The evidence derived from survey responses relating to factors influencing women's participation in CVD research were applied by our team in the development of the REPRIEVE Follow YOUR Heart Campaign. Specifically, we aimed to communicate with women potentially interested in participating through a screen-based strategy (video), offering both peer-to-peer communication and provider communication. Moreover, interwoven components of the campaign - including slogan, printed graphics, video, and web-based strategies (My Heart Matters heart-health blog, social media networking) – were designed to offer information/knowledge about why the REPRIEVE trial is important for women and to request women take steps to learn more about participating. Finally, all campaign components were designed to reflect women's self-identified motivations for research participation – empowerment and altruism.
Our findings that women with or at risk for HIV prefer learning about CVD research opportunities by “talking to someone who did/is doing the study” and “talking to my doctor about the study” dovetail with findings from previously published work relating to women's engagement in different types of HIV trials (not NCD-specific). Specifically, Falcoun et al. found that engagement of community advocates, including women with HIV, was an effective strategy for promoting women's participation in general HIV research trials17. Loughty et al. demonstrated that positive attributes of study staff (favoring good communication) enhanced female participation in general HIV research18 and Volkmann et al. highlighted that trust in one's provider enhanced research participation19. Meanwhile, Brown et al. demonstrated that peer referral and engagement of community agencies enhanced recruitment of women at risk for HIV to HIV vaccine trials20. Collectively, these findings highlight that peer-to-peer communication and provider/study-staff communication enhance women's participation in a variety of different HIV research trials.
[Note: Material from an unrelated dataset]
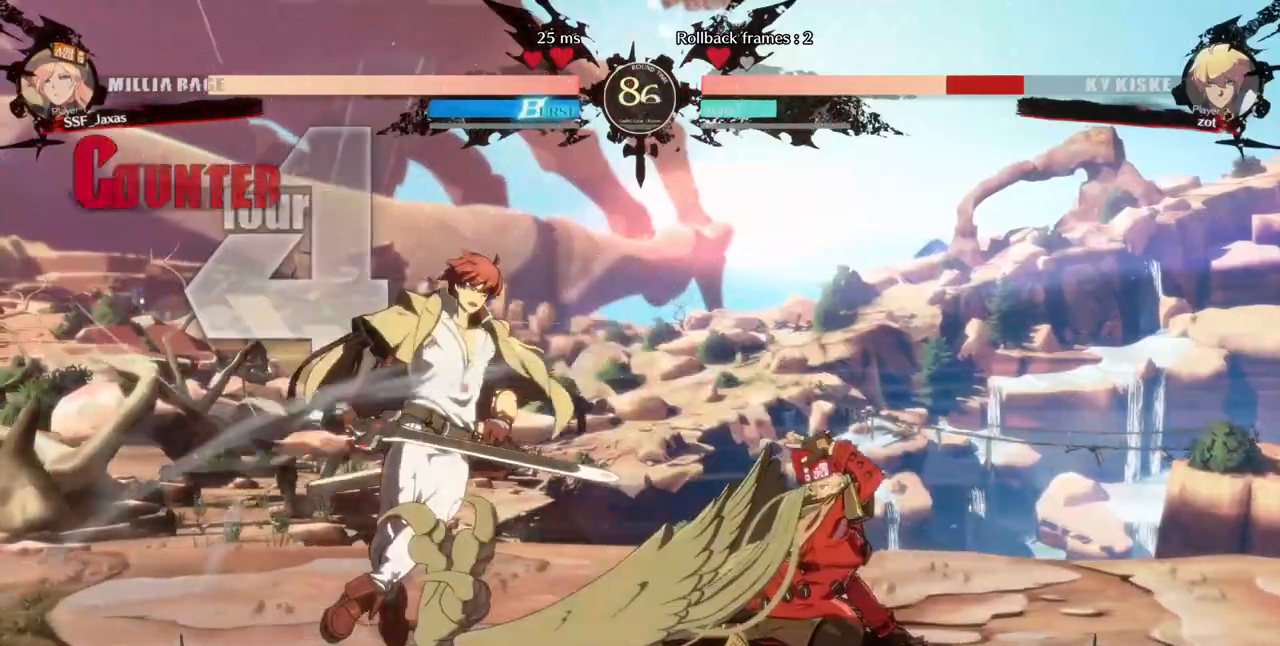
{"dt_ms": 480, "buttons": []}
In our survey, endorsed methods potentially promoting women's participation in HIV-associated CVD research included screen-based strategies (e.g. video/social media). A minority of the women we polled favored social-media based communication about research. This finding may relate to the fact that women in our study tended to be older (mean age 53) than women in previous studies examining HIV research engagement17. Moreover, access to digital media among individuals surveyed may have been limited. Indeed, the survey was distributed at a support group meeting hosted by a non-profit organization whose clients (90%) report income at or below poverty level. While social-media based communication about research was only favored by a few, the majority of women polled in our study reported desiring to learn about studies by watching a video. Previous studies have demonstrated that video-based interventions have efficacy to change health behaviors21. Ours is the first study to identify video-based presentation as a patient-endorsed means of communicating about CVD research to women with or at risk for HIV.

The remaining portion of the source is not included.